Professor Higgs definitely has a point, too: in the Century of the Beancounter, what can be counted must be counted, and maximised. And it’s sooo much easier to count quantity than quality. Efforts to measure quality end up being rendered down to numbers again, and missing the point.
At the same time, I think Sarah Kendzior’s article conflates a few different issues in a way that can be unhelpful. The link between an increasingly casualised academic workforce, for example, and academic publishing is not inevitable or direct. While the lack of tenured positions means that ‘publish or perish’ takes on more urgency, it is a phenomenon in itself that needs addressing. It’s both an economic and a political problem, and is related to beliefs about the purposes of universities and the roles of academics.
I had planned to go through and untangle the issues she conflates, but I think those reading this are smart enough to do that, particularly in the light of some of the issues discussed in the posts linked above (and the articles by others that they link).
Certainly ‘publish in order to have a job’ is flawed in itself – if that’s your motivation, it can be tedious, soul-destroying work, not least because so much of it is under the control of others. You have to publish because you think the ideas are exciting and worth sharing with the world.
That also means getting them out from behind the paywalls. While some Open Access publishing, both by the major houses and scammy new startup journals, is a scam for money, there is an increasing number of new Open Access journals, and I’ll choose them if I can. It’s really a win-win: my work is more accessible, seen by more, therefore cited and used by more, so it benefits both me and the readers/profession I want to serve. The only people it doesn’t benefit are the big academic publishing houses and their shareholders – but screw them, they don’t pay me for my work anyway, and they paywall it away from the very people who are most likely to use it.
It might be a bit premature to say too much yet, but we at Griffith are in the process of starting up an Open Access educational journal, which will also use a form of open peer review. I’ll write more about it here once we launch the journal.

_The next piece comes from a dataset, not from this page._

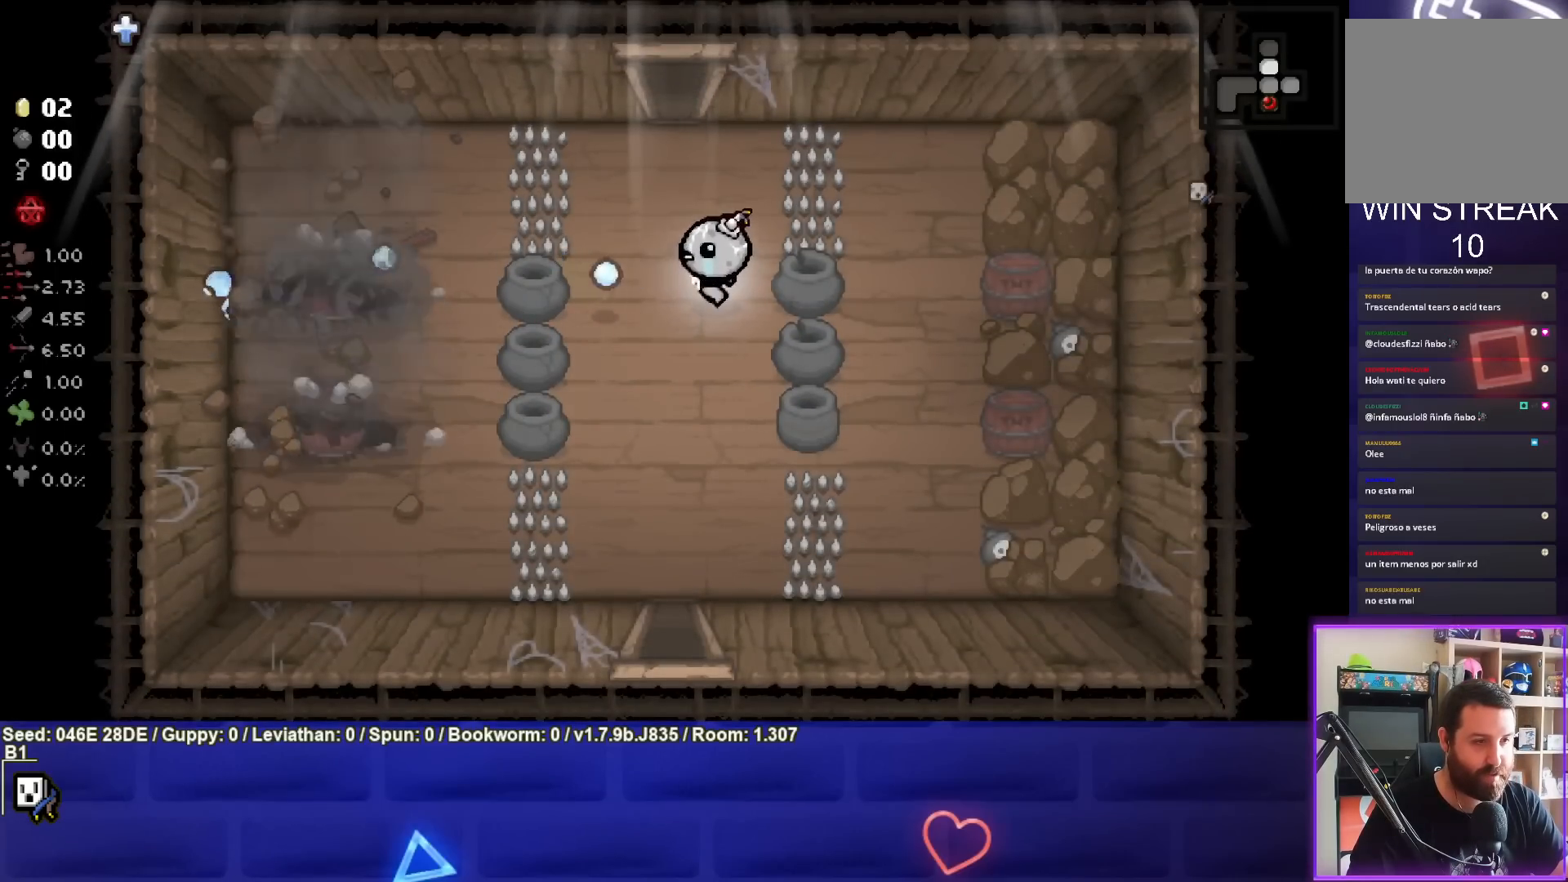
{"buttons": ["CIRCLE"], "left_stick": "center", "events": [[250, "left_stick", "left"], [317, "CIRCLE", "down"], [367, "left_stick", "center"]]}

I think the other thing is that you have to do it all. I blog about educational ideas (among many other things), write papers for teachers in teacher journals – they don’t ‘count’ for much but it’s worthwhile work – and also write papers in academic journals, including trying for at least one a year in an ‘A*’: the to journals in the field.
If you dislike writing, or are not full of ideas, or are writing strategically to get employed or promoted rather than out of the joy of the ideas and a commitment to serving humanity, doing it all will be a chore. For me, though, I love writing, and think the ideas are exciting enough to share… so getting them out there is worthwhile, and those who have the need to count can do so later.
As it happens, that approach works: on the ‘county numbers’, I’ll be in the top 2-3 ‘producers’ out of the 75 academics in our School this year. I think this blog is heading for 1800 total posts. And so on.
I guess the bottom line is that we need political action and will to make academic work fairer. That might also include thinking about a system that graduates far more PhDs than it can use. That’s an issue separate from, but linked to, publication.
In terms of publication, we need to take ‘accountability’ out of the hands of the accountants – and eschew the very metaphor – and put it back into the hands of the people in the field who can make the judgements. And trust them to make the judgements. There’s a whole other set of issues there about old boys networks and judging merit fairly, but those issues are no less tractable than those of counting… and arguably would be more likely to let Professor Higgs keep his job and expand the frontiers of our knowledge.